Blue Light
Walter Mosley
Serpent's Tail pbk, 296 pgs, £9.99
Review by Gerald Houghton (1999)
There's more than a whiff of the 60s about Walter Mosley's SF debut. That's decade he elects for Blue Light, but it's not just that. It's all that spiritual nudity, that free love, that finding yourself in the forest crap. This book has an ulterior motive - of religious metaphor hidden (hell, not so hidden) within lumpen, hysterically pretentious prose. It aches towards significance and just about stays afloat when it's being urban, but once the cast decamp with nature for the final third, the engine dies and the book becomes all but unbearable. Even in its blackest moments Mosley's not-very-good "literary" novel RL's Dream never resorted to tedium.

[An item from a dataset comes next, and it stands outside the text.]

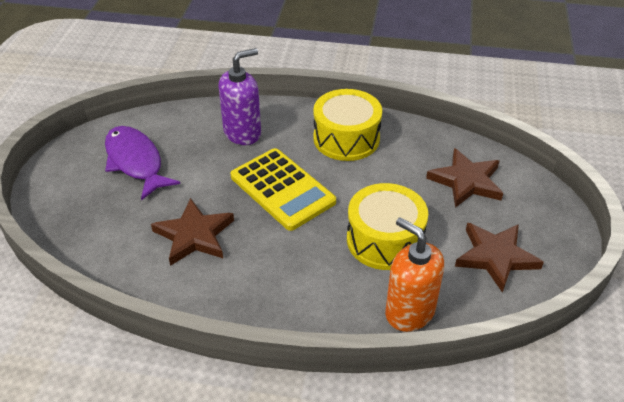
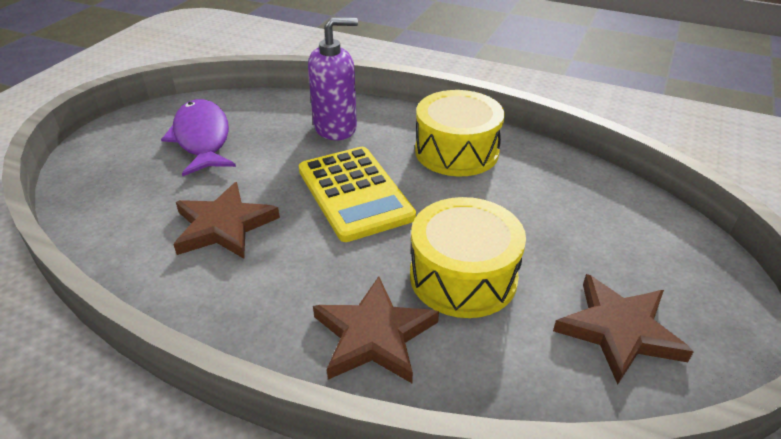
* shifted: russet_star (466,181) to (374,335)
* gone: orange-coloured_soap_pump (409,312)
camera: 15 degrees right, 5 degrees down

San Francisco. The mid 1960s. A cosmic light strikes those in its path, quickening their DNA, leaving them smarter, stronger, more understanding. These are The Blues. And then there is Horace LaFontaine, an ordinary man, a decent man, struck at the very moment of his death, cast now as Gray Man, the living embodiment of death itself, sustained by literally sucking electricity from out of the walls. Our story is narrated by Chance, The Blues' half-caste chronicler.
In interviews Mosley talks up a debt to both Ballard and Moorcock (recreating himself as Jim Sallis?), but this novel has neither the former's forensic precision nor the latter's imaginative satire. Blue Light is too earnest, too purposefully weighty to take to the wing. It really seems to believe that "there was a purpose to each light that began these creatures." It's a victim of it's own propaganda, the kind of book that young men in State-issue spectacles take an unhealthy interest in.
No, what this book really feels like, god forbid, is a particularly rotten - though mercifully short - retake of Stephen King's soul-sapping, The Stand. Except that even King would have thrown in a recognisable character or two. That's the central flaw, even above and beyond featherweight plotting. These are ciphers, content to enact Mosley's tortuous narrative, mouth his leaden dialogue: "Your heat is tepid tea. Your life a short gust across stagnant water." What makes his Easy Rawlins books so good is what made RL's Dream such a dog. Blue Light is worse. The sort of half-baked work that talks about "a congress of outcasts sitting on the precipice of infinity" with no sense of absurdity in its bones. As an examination of race and identity it fails miserably. Mosley does not want to be pinned as just another mystery writer, but when it comes to this book, the mystery is why he wrote the damn thing at all.